Department of Biotechnology, School of Life Sciences, Central University of Rajasthan Bandar sindri, India.
Front Cell Dev Biol. 2016 Apr 26;4:32. doi: 10.3389/fcell.2016.00032. eCollection 2016.
During protein synthesis, there are several checkpoints in the cell to ensure that the information encoded within genetic material is decoded correctly. Charging of tRNA with its cognate amino acid is one of the important steps in protein synthesis and is carried out by aminoacyl-tRNA synthetase (aaRS) with great accuracy. However, due to presence of D-amino acids in the cell, sometimes aaRS charges tRNA with D-amino acids resulting in the hampering of protein translational process, which is lethal to the cell. Every species has some mechanism in order to prevent the formation of D-amino acid-tRNA complex, for instance DTD (D-Tyr-tRNA deacylase) is an enzyme responsible for the cleavage of ester bond formed between D-amino acid and tRNA leading to error free translation process. In this review, structure, function, and enzymatic mechanism of DTD are discussed. The role of DTD as a drug target is also considered.
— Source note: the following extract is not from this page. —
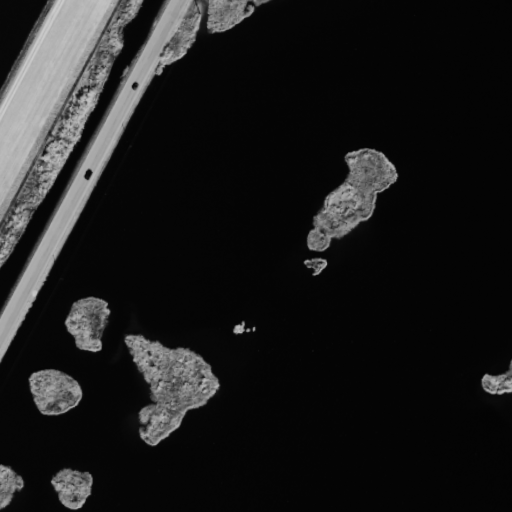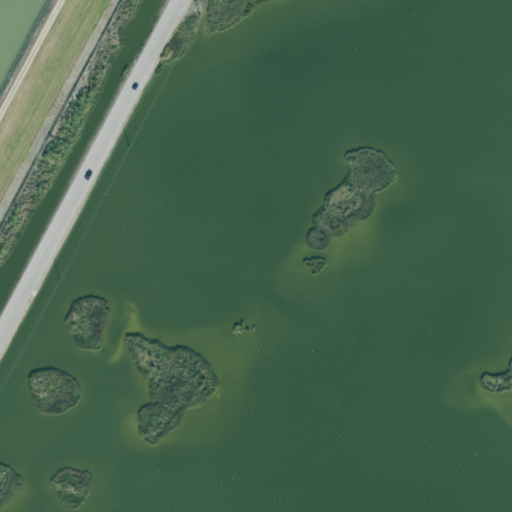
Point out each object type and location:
road: (24, 46)
road: (91, 171)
在蛋白质合成过程中,细胞中有几个检查点以确保遗传物质中编码的信息被正确解码。tRNA 与其对应的氨基酸的加载是蛋白质合成的重要步骤之一,由氨酰-tRNA 合成酶(aaRS)高度准确地完成。然而,由于细胞中存在 D-氨基酸,有时 aaRS 会将 tRNA 与 D-氨基酸结合,从而阻碍蛋白质翻译过程,这对细胞是致命的。为了防止 D-氨基酸-tRNA 复合物的形成,每种生物都有一些机制,例如 DTD(D-Tyr-tRNA 脱氨酶)是一种负责切割 D-氨基酸和 tRNA 之间形成的酯键的酶,从而导致无错误的翻译过程。本文讨论了 DTD 的结构、功能和酶促机制。还考虑了 DTD 作为药物靶点的作用。